I bought a dwelling house in 1982 for Rs 55,000. I spent Rs 4 lakh in 1991 to remodel and build the first floor. I sold the house for Rs 70,87,000 on 27th November 2021. How can I claim long term capital gains tax relief. I paid Rs 70,870 as transaction tax. I invested the money in an apartment under construction.
—Mr Hanumantha Rao
For the calculation of the capital gain on the sale of a property, since you purchased the property, the acquisition cost must be the greater of the actual cost or the FMV on April 1, 2001, which is indexed to take into account inflation and any improvement costs incurred before April 1, 2001 are ignored.
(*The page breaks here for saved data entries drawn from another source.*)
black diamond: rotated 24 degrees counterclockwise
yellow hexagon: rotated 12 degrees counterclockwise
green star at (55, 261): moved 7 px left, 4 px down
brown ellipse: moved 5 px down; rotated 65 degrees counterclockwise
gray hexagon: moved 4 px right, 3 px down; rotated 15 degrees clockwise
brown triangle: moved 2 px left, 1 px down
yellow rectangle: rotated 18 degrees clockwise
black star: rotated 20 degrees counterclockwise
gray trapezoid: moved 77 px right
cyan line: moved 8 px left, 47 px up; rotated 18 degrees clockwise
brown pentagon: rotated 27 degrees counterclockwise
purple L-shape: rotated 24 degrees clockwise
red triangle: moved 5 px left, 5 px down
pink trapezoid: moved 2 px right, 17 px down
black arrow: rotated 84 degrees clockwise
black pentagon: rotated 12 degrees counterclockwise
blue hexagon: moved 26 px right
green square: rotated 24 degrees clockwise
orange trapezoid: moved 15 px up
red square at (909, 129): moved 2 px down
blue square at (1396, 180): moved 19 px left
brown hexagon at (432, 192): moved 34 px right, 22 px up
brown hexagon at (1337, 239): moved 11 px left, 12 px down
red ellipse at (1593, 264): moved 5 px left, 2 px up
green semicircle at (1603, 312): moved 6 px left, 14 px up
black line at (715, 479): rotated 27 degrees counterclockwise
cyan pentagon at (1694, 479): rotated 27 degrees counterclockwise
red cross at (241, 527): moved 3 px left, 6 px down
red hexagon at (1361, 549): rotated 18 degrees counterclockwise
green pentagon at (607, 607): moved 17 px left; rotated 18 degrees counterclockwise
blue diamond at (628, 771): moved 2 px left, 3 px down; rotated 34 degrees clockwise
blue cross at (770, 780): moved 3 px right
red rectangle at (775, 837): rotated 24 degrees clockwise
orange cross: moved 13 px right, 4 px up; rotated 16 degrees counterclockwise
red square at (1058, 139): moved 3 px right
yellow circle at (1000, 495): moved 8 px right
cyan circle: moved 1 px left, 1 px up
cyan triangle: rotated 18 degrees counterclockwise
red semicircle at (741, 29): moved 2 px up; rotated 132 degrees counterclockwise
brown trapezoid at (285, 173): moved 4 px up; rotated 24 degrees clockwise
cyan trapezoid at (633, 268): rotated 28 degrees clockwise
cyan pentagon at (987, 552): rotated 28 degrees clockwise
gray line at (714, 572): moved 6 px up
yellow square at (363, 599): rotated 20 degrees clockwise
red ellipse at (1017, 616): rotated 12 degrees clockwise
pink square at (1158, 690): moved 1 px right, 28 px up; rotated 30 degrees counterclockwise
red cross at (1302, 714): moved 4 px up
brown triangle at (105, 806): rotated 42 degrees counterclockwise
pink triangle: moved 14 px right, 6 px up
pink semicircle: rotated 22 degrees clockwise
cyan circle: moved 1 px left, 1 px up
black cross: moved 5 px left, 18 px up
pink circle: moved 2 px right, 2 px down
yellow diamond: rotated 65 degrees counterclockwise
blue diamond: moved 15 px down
In addition, if the net consideration resulting from the sale is invested for the purchase of a residential house (one year before or within 2 years from the date of the transfer) or for the construction of a residential dwelling (in 3 years from the date of transfer), then a proportionate capital gains are exempt under section 54F. This exemption is permitted if an assessee does not own more than one dwelling house on the date of the transfer. The LTCG thus calculated is taxable at 20%, plus a deductible of 4%. Additionally, the tax you pay is TDS pursuant to IA Section 194, which requires tax @ 1% to be deducted by the purchaser of the property at the time of payment of the consideration for the sale.